The third patient of Elon Musk's brain computer interface company Neuralink is using Musk's AI chatbot Grok to speed up communication.

The third patient of Elon Musk's brain computer interface company Neuralink is using the billionaire's foul-mouthed AI chatbot Grok to speed up communication.

The patient, Bradford Smith, who has amyotrophic lateral sclerosis (ALS) and is nonverbal as a result, is using the chatbot to draft responses on Musk's social media platform X.

"I am typing this with my brain," Smith tweeted late last month. "It is my primary communication. Ask me anything! I will answer at least all verified users!"

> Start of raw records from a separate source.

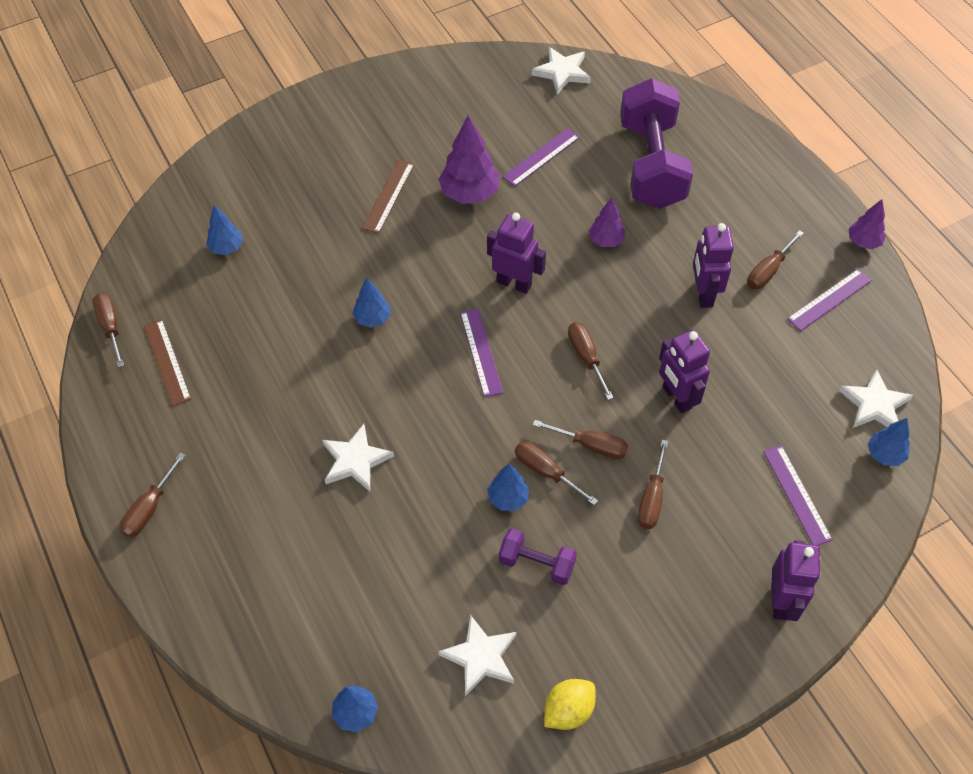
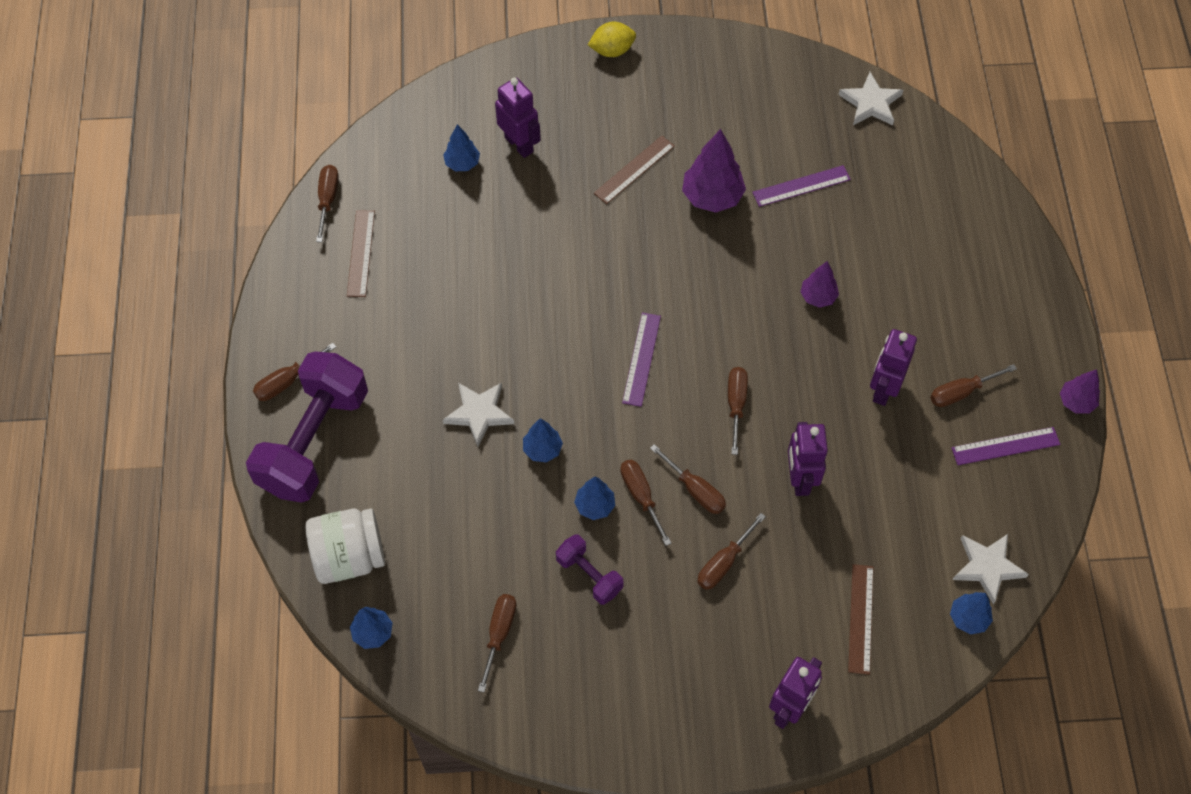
camera: 25 degrees right, 5 degrees up
(295, 649) = (349, 556): none -> white jar
(372, 318) = (559, 286): blue tree -> blue tree (542, 449)
(481, 657) = (499, 634): white star -> brown screwdriver
(514, 283) = (707, 304): purple robot -> purple robot (519, 144)
(568, 711) = (549, 713): yellow lemon -> yellow lemon (612, 50)
(651, 164) = (906, 236): purple dumbbell -> purple dumbbell (314, 441)
(797, 495) = (861, 618): purple ruler -> brown ruler

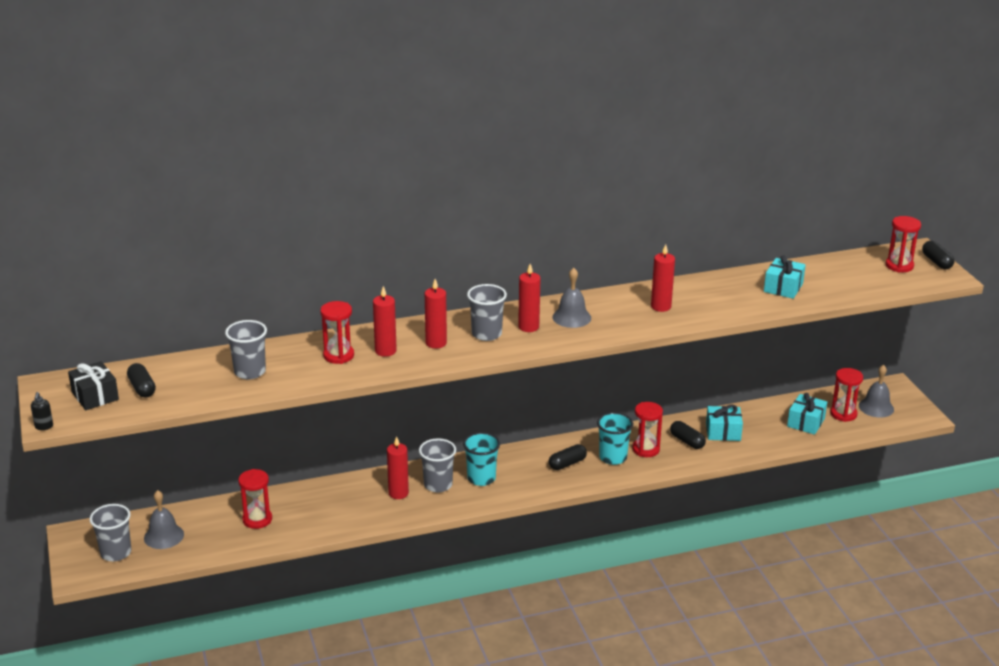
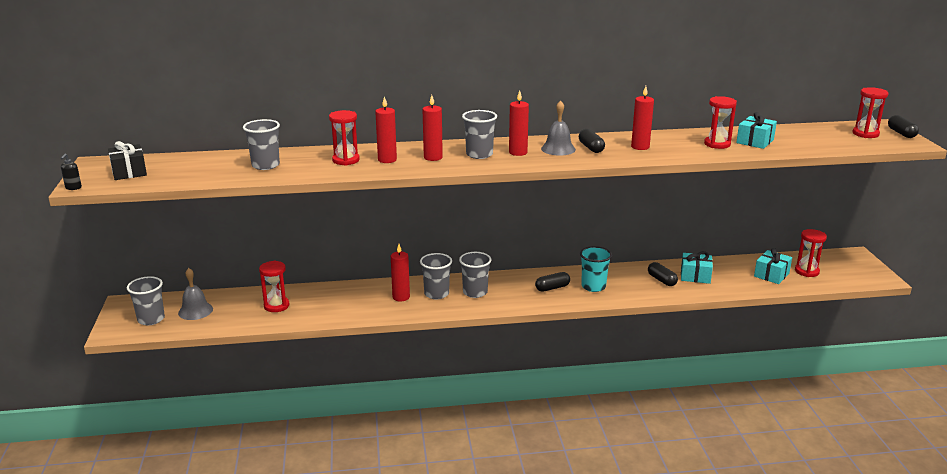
camera: 10 degrees right, 5 degrees down
(142, 388) = (170, 170): black capsule -> black capsule (591, 148)
(481, 478) = (475, 292): turquoise cup -> grey cup
(646, 449) = (624, 283): red hourglass -> red hourglass (717, 144)
(876, 407) = (837, 269): grey bell -> none

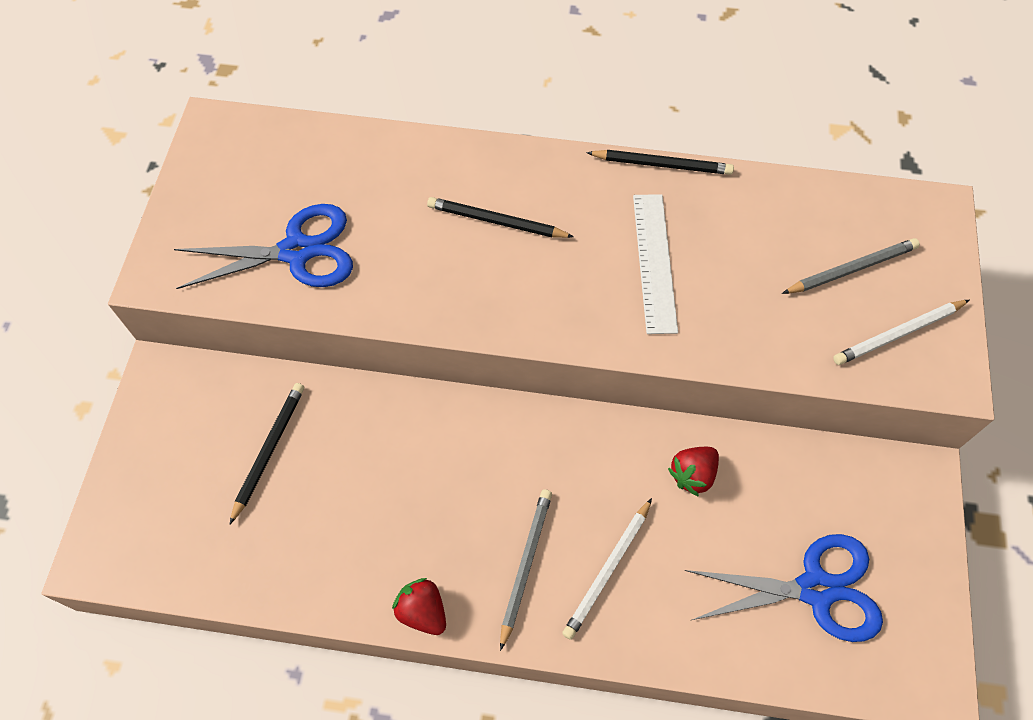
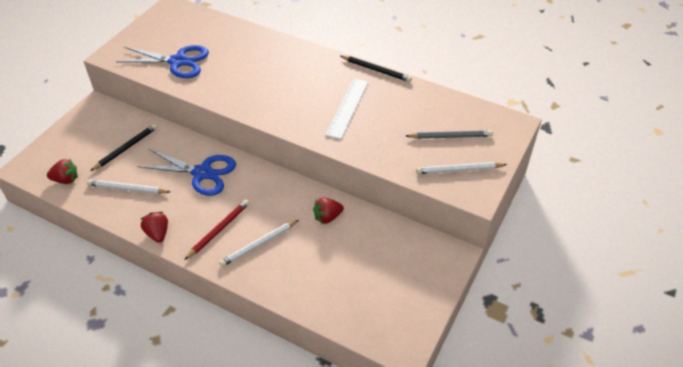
camera: 20 degrees right, 15 degrees down
(192, 557) = (66, 180): none -> red strawberry
(318, 536) = (128, 189): none -> white pencil
(497, 221) = (279, 73): black pencil -> none
(525, 565) = (219, 230): grey pencil -> red pencil
(816, 589) = (364, 286): blue scissors -> blue scissors (202, 173)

"Thank you, Elon Musk!" the tweet reads.

As MIT Technology Review points out, the strategy could come with some downsides, blurring the line between what Smith intends to say and what Grok suggests. On one hand, the tech could greatly facilitate his ability to express himself. On the other hand, generative AI could be robbing him of a degree of authenticity by putting words in his mouth.

"There is a trade-off between speed and accuracy," University of Washington neurologist Eran Klein told the publication. "The promise of brain-computer interface is that if you can combine it with AI, it can be much faster."

Case in point, while replying to X user Adrian Dittmann — long suspected to be a Musk sock puppet — Smith used several em-dashes in his reply, a symbol frequently used by AI chatbots.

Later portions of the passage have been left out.